**DESCRIPTION OF THE TASK:** Go over the data and keep only the lines that include "Gradient".

*** Begin section ***

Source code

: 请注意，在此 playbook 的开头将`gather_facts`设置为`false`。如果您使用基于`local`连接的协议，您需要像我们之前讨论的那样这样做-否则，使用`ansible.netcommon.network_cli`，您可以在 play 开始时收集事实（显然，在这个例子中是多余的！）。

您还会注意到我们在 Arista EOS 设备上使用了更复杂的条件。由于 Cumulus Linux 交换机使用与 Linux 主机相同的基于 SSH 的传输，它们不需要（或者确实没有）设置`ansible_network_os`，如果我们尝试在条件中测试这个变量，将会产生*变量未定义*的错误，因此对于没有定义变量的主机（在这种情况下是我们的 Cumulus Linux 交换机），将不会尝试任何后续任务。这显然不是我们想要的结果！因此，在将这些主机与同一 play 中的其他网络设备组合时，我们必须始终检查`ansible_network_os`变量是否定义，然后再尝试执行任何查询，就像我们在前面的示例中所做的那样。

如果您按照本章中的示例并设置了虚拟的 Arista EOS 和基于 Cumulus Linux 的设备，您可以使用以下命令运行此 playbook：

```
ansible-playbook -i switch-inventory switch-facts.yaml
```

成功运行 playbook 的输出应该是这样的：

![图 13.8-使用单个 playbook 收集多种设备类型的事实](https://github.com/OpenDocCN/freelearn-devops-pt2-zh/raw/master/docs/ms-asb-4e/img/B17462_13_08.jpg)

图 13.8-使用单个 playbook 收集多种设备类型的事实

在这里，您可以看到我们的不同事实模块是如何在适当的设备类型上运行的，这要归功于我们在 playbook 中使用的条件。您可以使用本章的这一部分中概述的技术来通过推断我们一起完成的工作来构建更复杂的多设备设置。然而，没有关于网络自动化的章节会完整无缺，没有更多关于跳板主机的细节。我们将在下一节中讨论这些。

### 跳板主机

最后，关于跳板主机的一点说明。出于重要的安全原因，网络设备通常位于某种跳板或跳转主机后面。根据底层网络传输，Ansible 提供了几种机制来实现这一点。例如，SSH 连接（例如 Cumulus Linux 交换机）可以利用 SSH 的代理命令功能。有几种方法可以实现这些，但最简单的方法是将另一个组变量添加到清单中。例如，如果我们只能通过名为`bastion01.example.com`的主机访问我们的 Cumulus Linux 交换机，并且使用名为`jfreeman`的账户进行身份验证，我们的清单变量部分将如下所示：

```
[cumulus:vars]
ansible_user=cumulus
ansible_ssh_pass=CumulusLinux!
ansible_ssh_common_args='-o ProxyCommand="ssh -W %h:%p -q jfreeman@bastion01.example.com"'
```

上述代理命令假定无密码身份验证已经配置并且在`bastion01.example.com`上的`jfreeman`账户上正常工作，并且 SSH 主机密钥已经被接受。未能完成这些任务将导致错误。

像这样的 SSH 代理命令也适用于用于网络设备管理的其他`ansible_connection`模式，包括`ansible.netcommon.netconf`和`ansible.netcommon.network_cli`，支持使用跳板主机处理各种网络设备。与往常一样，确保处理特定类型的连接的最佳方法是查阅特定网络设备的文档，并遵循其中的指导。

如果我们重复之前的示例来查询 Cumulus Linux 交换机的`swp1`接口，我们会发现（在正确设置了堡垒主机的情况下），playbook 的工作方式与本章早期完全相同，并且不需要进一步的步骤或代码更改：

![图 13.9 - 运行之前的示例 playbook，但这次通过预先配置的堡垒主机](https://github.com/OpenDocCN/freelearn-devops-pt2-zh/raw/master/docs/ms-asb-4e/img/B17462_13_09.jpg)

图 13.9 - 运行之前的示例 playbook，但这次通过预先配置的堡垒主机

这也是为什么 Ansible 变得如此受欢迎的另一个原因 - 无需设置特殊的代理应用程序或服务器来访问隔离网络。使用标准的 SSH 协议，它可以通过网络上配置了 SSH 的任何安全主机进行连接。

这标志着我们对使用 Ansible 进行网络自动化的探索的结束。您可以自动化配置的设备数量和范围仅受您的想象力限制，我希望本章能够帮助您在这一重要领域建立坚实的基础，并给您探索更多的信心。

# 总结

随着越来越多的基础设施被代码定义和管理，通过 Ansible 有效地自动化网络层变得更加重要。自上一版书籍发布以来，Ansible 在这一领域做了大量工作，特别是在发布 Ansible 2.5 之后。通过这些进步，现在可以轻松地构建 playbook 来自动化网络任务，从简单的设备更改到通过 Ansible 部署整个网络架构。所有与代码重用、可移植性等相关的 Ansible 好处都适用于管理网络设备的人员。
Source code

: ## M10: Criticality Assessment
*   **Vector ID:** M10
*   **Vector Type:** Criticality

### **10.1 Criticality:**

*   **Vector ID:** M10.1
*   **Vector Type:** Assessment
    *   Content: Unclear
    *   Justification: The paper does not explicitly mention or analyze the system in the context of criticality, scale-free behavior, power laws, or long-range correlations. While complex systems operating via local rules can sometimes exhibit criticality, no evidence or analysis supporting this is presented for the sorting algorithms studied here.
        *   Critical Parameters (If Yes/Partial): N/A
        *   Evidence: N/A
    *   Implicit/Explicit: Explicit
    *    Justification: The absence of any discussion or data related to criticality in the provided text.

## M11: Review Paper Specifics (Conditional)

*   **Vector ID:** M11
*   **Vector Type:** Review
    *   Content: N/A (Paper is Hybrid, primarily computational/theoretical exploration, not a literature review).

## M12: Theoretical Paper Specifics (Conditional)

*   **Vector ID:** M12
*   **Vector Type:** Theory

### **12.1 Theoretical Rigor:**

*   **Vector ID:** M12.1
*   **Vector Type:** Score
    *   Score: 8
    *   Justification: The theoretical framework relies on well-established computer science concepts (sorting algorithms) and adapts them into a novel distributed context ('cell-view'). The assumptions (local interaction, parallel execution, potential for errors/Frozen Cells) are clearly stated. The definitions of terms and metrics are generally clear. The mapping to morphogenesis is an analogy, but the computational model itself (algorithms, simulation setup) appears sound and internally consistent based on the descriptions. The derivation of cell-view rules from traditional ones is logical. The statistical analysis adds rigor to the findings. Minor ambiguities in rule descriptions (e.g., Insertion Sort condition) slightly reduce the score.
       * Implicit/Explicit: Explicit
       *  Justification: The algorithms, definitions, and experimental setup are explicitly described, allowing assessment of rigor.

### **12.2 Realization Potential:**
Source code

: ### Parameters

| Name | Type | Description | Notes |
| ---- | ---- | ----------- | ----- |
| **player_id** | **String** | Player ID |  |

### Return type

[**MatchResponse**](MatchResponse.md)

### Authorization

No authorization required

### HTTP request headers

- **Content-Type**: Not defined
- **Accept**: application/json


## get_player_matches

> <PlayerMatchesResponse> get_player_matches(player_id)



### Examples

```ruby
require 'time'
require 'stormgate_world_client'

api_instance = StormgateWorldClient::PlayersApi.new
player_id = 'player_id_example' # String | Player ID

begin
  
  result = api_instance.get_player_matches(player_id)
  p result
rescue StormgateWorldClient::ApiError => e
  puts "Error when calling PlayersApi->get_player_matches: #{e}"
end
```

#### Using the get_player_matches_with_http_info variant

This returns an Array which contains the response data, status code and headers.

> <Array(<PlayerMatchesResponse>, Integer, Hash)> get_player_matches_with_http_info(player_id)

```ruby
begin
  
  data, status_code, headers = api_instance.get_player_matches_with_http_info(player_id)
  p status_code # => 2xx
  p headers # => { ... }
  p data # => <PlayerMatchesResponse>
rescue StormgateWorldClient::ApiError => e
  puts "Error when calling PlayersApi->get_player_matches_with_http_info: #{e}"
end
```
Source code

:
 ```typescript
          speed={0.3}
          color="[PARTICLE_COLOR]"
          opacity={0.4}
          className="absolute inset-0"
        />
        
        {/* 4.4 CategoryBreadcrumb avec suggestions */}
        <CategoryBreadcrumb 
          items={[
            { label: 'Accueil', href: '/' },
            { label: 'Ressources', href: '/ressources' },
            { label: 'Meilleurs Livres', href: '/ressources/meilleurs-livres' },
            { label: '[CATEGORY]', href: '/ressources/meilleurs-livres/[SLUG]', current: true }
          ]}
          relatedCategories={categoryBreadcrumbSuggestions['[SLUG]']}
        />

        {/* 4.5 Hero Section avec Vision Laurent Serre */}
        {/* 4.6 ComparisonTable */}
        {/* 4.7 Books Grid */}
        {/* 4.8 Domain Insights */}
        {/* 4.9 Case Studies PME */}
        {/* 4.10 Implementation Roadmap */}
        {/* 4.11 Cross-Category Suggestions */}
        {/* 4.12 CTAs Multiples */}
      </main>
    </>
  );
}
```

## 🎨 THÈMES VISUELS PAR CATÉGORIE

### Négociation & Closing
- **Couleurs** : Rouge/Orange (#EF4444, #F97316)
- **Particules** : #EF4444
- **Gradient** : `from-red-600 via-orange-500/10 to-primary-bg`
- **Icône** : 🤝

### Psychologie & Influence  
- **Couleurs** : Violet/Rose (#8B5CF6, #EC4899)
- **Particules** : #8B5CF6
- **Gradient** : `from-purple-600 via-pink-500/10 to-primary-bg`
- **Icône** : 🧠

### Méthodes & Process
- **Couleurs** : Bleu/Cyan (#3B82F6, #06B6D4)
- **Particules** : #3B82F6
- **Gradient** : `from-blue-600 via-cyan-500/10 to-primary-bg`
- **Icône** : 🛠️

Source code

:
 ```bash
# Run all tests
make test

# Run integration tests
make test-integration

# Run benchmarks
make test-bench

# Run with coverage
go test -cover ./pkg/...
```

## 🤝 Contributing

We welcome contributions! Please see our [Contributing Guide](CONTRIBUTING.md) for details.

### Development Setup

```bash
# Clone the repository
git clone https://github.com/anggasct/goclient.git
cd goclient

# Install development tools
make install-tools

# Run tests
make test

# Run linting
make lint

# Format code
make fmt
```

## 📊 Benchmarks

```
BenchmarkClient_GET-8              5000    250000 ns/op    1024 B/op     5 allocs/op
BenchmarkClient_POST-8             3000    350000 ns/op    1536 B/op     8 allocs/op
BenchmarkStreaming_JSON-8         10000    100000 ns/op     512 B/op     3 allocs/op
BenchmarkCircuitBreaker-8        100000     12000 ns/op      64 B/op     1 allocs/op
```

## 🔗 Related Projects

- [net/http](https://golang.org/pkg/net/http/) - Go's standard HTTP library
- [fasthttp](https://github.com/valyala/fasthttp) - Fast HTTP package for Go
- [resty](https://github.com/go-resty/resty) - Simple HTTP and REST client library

*** End section ***

**YOUR RESPONSE:**
- **Gradient** : `from-red-600 via-orange-500/10 to-primary-bg`
- **Gradient** : `from-purple-600 via-pink-500/10 to-primary-bg`
- **Gradient** : `from-blue-600 via-cyan-500/10 to-primary-bg`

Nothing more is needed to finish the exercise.